··· Data in this exercise
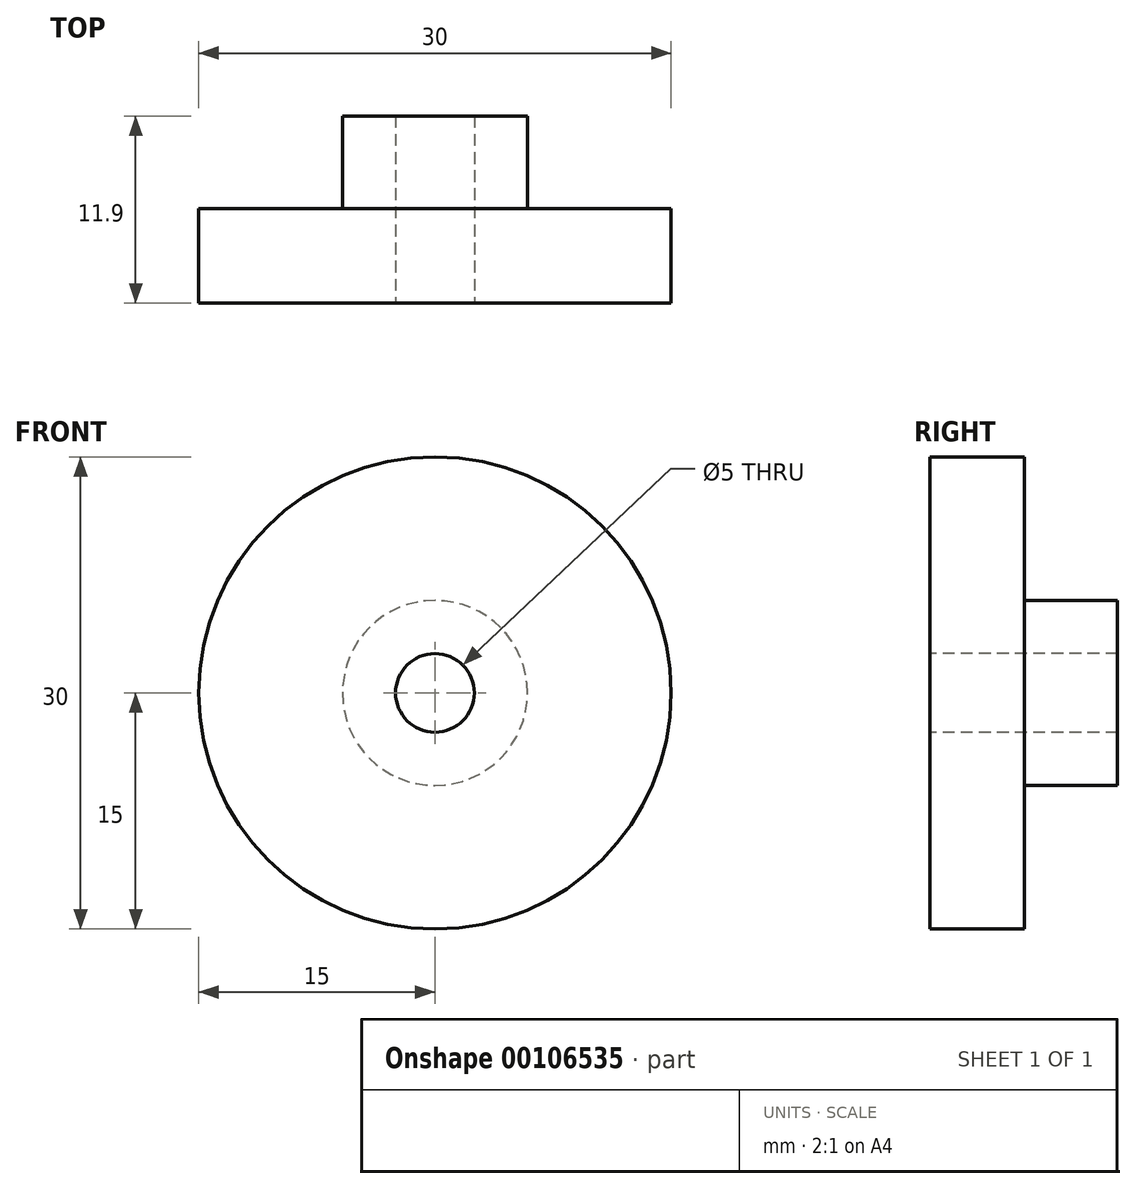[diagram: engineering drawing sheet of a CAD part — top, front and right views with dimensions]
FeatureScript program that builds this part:
annotation { "Feature Type Name" : "Feature", "Feature Type Description" : "" }
export const myFeature = defineFeature(function(context is Context, id is Id, definition is map)
    precondition{}
    {
        {
            var Q0;
            Q0=qCreatedBy(makeId("Front.planeOp"),FACE);
            var sketch = newSketch(context, id + "F0", { "sketchPlane" : qUnion([Q0])});
            skCircle(sketch, "E0", {"center": v(0, 0) * mm, "radius": 5.88 * mm});
            skCircle(sketch, "E1", {"center": v(0, 0) * mm, "radius": 15 * mm});
            skCircle(sketch, "E2", {"center": v(0, 0) * mm, "radius": 2.5 * mm});
            skSolve(sketch);
        }
        {
            var Q0;
            Q0=makeQuery(id+"F0.imprint","IMPRINT",FACE,{"disambiguationData":[TD([[makeQuery(id+"F0.imprint","IMPRINT",EDGE,{"derivedFrom":sQuery(id+"F0.wireOp",EDGE,"E0")}),1.0]])]});
            extrude(context, id + "F1", {"entities" : qUnion([Q0]), "oppositeDirection" : true, "depth" : 11.9 * mm});
        }
        {
            var Q0;
            Q0=makeQuery(id+"F0.imprint","IMPRINT",FACE,{"disambiguationData":[TD([[makeQuery(id+"F0.imprint","IMPRINT",EDGE,{"derivedFrom":sQuery(id+"F0.wireOp",EDGE,"E0")}),-1.0]])]});
            extrude(context, id + "F2", {"entities" : qUnion([Q0]), "operationType" : NewBodyOperationType.ADD, "oppositeDirection" : true, "depth" : 6 * mm});
        }
    });
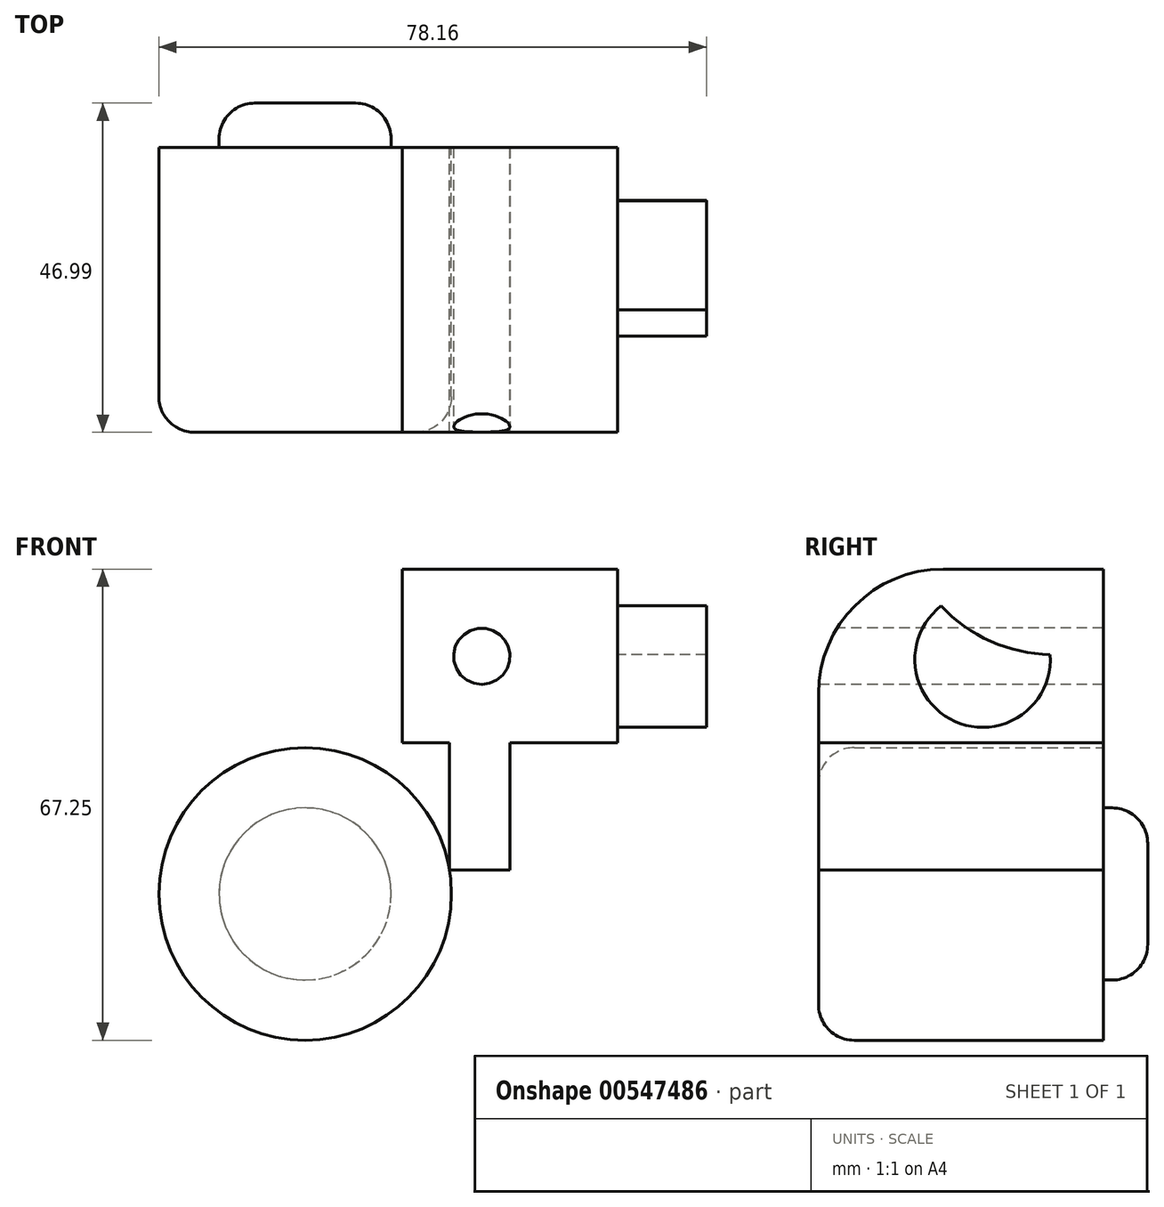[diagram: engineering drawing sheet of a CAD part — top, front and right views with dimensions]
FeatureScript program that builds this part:
annotation { "Feature Type Name" : "Feature", "Feature Type Description" : "" }
export const myFeature = defineFeature(function(context is Context, id is Id, definition is map)
    precondition{}
    {
        {
            var Q0;
            Q0=qCreatedBy(makeId("Front.planeOp"),FACE);
            var sketch = newSketch(context, id + "F0", { "sketchPlane" : qUnion([Q0])});
            skCircle(sketch, "E0", {"center": v(0, 0) * mm, "radius": 20.88 * mm});
            skLineSegment(sketch, "E1.bottom", {"start": v(13.88, 21.55) * mm, "end": v(44.58, 21.55) * mm});
            skLineSegment(sketch, "E1.top", {"start": v(13.88, 46.37) * mm, "end": v(44.58, 46.37) * mm});
            skLineSegment(sketch, "E1.left", {"start": v(13.88, 21.55) * mm, "end": v(13.88, 46.37) * mm});
            skLineSegment(sketch, "E1.right", {"start": v(44.58, 21.55) * mm, "end": v(44.58, 46.37) * mm});
            skLineSegment(sketch, "E2.bottom", {"start": v(29.23, 21.55) * mm, "end": v(20.6, 21.55) * mm});
            skLineSegment(sketch, "E2.top", {"start": v(29.23, 3.44) * mm, "end": v(20.6, 3.44) * mm});
            skLineSegment(sketch, "E2.left", {"start": v(29.23, 21.55) * mm, "end": v(29.23, 3.44) * mm});
            skLineSegment(sketch, "E2.right", {"start": v(20.6, 21.55) * mm, "end": v(20.6, 3.44) * mm});
            skSolve(sketch);
        }
        {
            var Q0;
            Q0 = qSketchRegion(id + "F0", true);
            extrude(context, id + "F1", {"entities" : qUnion([Q0]), "depth" : 40.64 * mm, "offsetDistance" : 25.4 * mm});
        }
        {
            var Q0;
            Q0=makeQuery(id+"F1.opExtrude","CAP_EDGE",EDGE,{"disambiguationData":[OSD([sQuery(id+"F0.wireOp",EDGE,"E0")])],"isStart":false});
            fillet(context, id + "F2", {"entities" : qUnion([Q0]), "radius" : 5.08 * mm, "tangentPropagation" : true, "allowEdgeOverflow" : false});
        }
        {
            var Q0;
            Q0=makeQuery(id+"F1.opExtrude","CAP_FACE",FACE,{"disambiguationData":[OSD([sQuery(id+"F0.wireOp",EDGE,"E0")])],"isStart":true});
            var sketch = newSketch(context, id + "F3", { "sketchPlane" : qUnion([Q0])});
            skCircle(sketch, "E3", {"center": v(0, 0) * mm, "radius": 12.28 * mm});
            skSolve(sketch);
        }
        {
            var Q0;
            Q0=makeQuery(id+"F3.imprint","IMPRINT",FACE,{"disambiguationData":[TD([[makeQuery(id+"F3.imprint","IMPRINT",EDGE,{"derivedFrom":sQuery(id+"F3.wireOp",EDGE,"E3")}),1.0]])]});
            var Q1;
            Q1=sQuery(id+"F3.wireOp",EDGE,"E3");
            extrude(context, id + "F4", {"entities" : qUnion([Q0]), "operationType" : NewBodyOperationType.ADD, "surfaceEntities" : qUnion([Q1]), "endBound" : BoundingType.SYMMETRIC, "depth" : 12.7 * mm, "offsetDistance" : 25.4 * mm});
        }
        {
            var Q0;
            Q0=makeQuery(id+"F4.opExtrude","CAP_EDGE",EDGE,{"disambiguationData":[OSD([sQuery(id+"F3.wireOp",EDGE,"E3")])],"isStart":false});
            fillet(context, id + "F5", {"entities" : qUnion([Q0]), "radius" : 5.08 * mm, "tangentPropagation" : true, "allowEdgeOverflow" : false});
        }
        {
            var Q0;
            Q0=makeQuery(id+"F1.opExtrude","CAP_EDGE",EDGE,{"disambiguationData":[OSD([sQuery(id+"F0.wireOp",EDGE,"E1.top")])],"isStart":false});
            fillet(context, id + "F6", {"entities" : qUnion([Q0]), "radius" : 17.78 * mm, "tangentPropagation" : true, "allowEdgeOverflow" : false});
        }
        {
            var Q0;
            Q0=makeQuery(id+"F1.opExtrude","SWEPT_FACE",FACE,{"disambiguationData":[OSD([sQuery(id+"F0.wireOp",EDGE,"E1.right")])]});
            var sketch = newSketch(context, id + "F7", { "sketchPlane" : qUnion([Q0])});
            skArc(sketch, "E4", {"start": v(-23.13, 41.1) * mm, "mid": v(-21.16, 24.62) * mm, "end": v(-7.57, 34.17) * mm});
            skArc(sketch, "E5", {"start": v(-23.13, 41.1) * mm, "mid": v(-16.06, 36.06) * mm, "end": v(-7.57, 34.17) * mm});
            skSolve(sketch);
        }
        {
            var Q0;
            Q0=makeQuery(id+"F7.imprint","IMPRINT",FACE,{"disambiguationData":[TD([[makeQuery(id+"F7.imprint","IMPRINT",EDGE,{"derivedFrom":sQuery(id+"F7.wireOp",EDGE,"E4")}),1.0]])]});
            extrude(context, id + "F8", {"entities" : qUnion([Q0]), "operationType" : NewBodyOperationType.ADD, "depth" : 12.7 * mm, "offsetDistance" : 25.4 * mm});
        }
        {
            var Q0;
            Q0=makeQuery(id+"F1.opExtrude","CAP_FACE",FACE,{"disambiguationData":[OSD([sQuery(id+"F0.wireOp",EDGE,"E1.bottom"),sQuery(id+"F0.wireOp",EDGE,"E1.top"),sQuery(id+"F0.wireOp",EDGE,"E1.left"),sQuery(id+"F0.wireOp",EDGE,"E1.right"),sQuery(id+"F0.wireOp",EDGE,"E2.top"),sQuery(id+"F0.wireOp",EDGE,"E2.left"),sQuery(id+"F0.wireOp",EDGE,"E2.right")])],"isStart":false});
            var sketch = newSketch(context, id + "F9", { "sketchPlane" : qUnion([Q0])});
            skCircle(sketch, "E6", {"center": v(25.21, 33.93) * mm, "radius": 4.01 * mm});
            skSolve(sketch);
        }
        {
            var Q0;
            Q0=makeQuery(id+"F9.imprint","IMPRINT",FACE,{"disambiguationData":[TD([[makeQuery(id+"F9.imprint","IMPRINT",EDGE,{"derivedFrom":sQuery(id+"F9.wireOp",EDGE,"E6")}),1.0]])]});
            extrude(context, id + "F10", {"entities" : qUnion([Q0]), "operationType" : NewBodyOperationType.REMOVE, "endBound" : BoundingType.THROUGH_ALL, "oppositeDirection" : true, "depth" : 33.02 * mm, "offsetDistance" : 25.4 * mm});
        }
    });
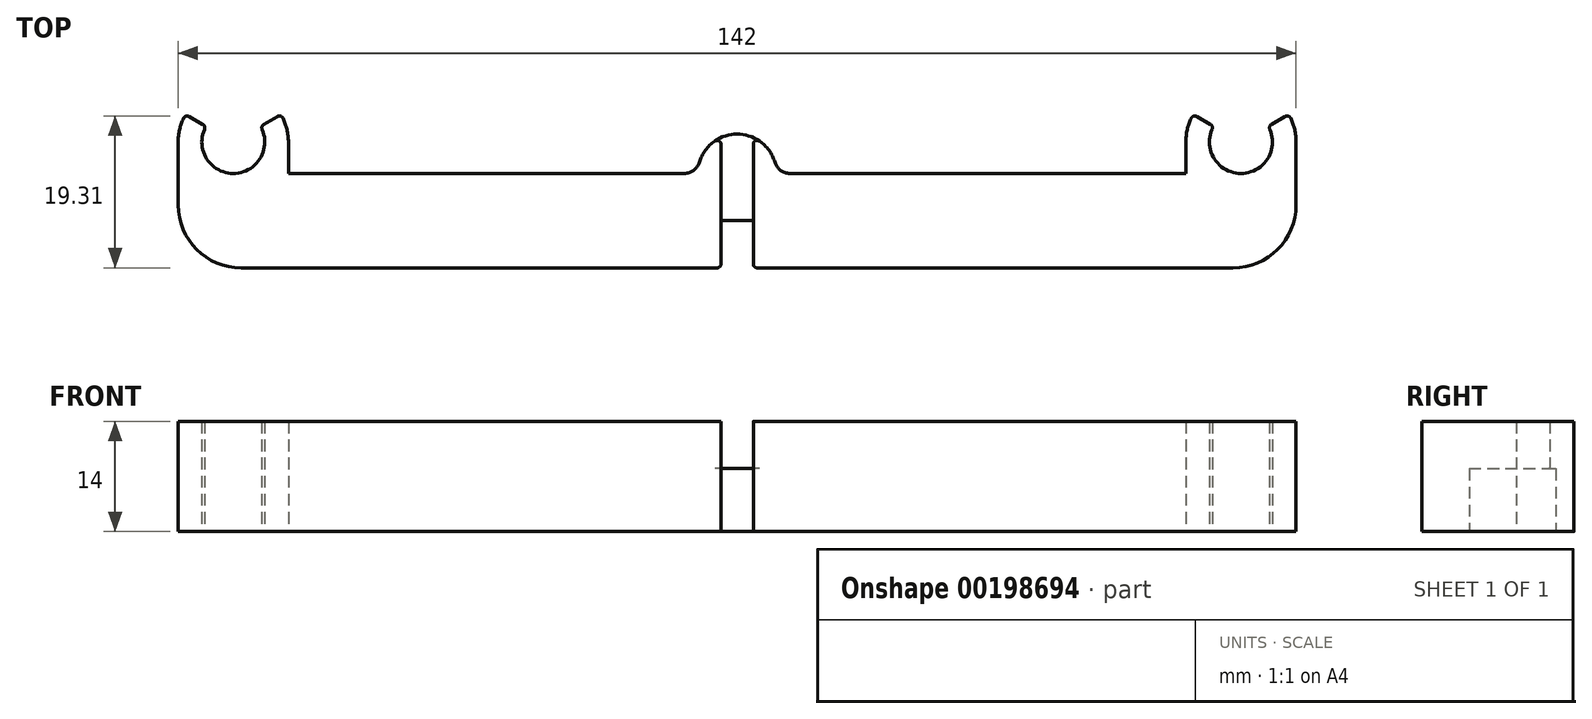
······
• [What the exercise asks]:
Pull out each line of the items above that includes the string "tangentPropagation". Copy those lines unchanged.

• [Correct output]:
            fillet(context, id + "F2", {"entities" : qUnion([Q0]), "radius" : 5.08 * mm, "tangentPropagation" : true, "allowEdgeOverflow" : false});
            fillet(context, id + "F5", {"entities" : qUnion([Q0]), "radius" : 5.08 * mm, "tangentPropagation" : true, "allowEdgeOverflow" : false});
            fillet(context, id + "F6", {"entities" : qUnion([Q0]), "radius" : 17.78 * mm, "tangentPropagation" : true, "allowEdgeOverflow" : false});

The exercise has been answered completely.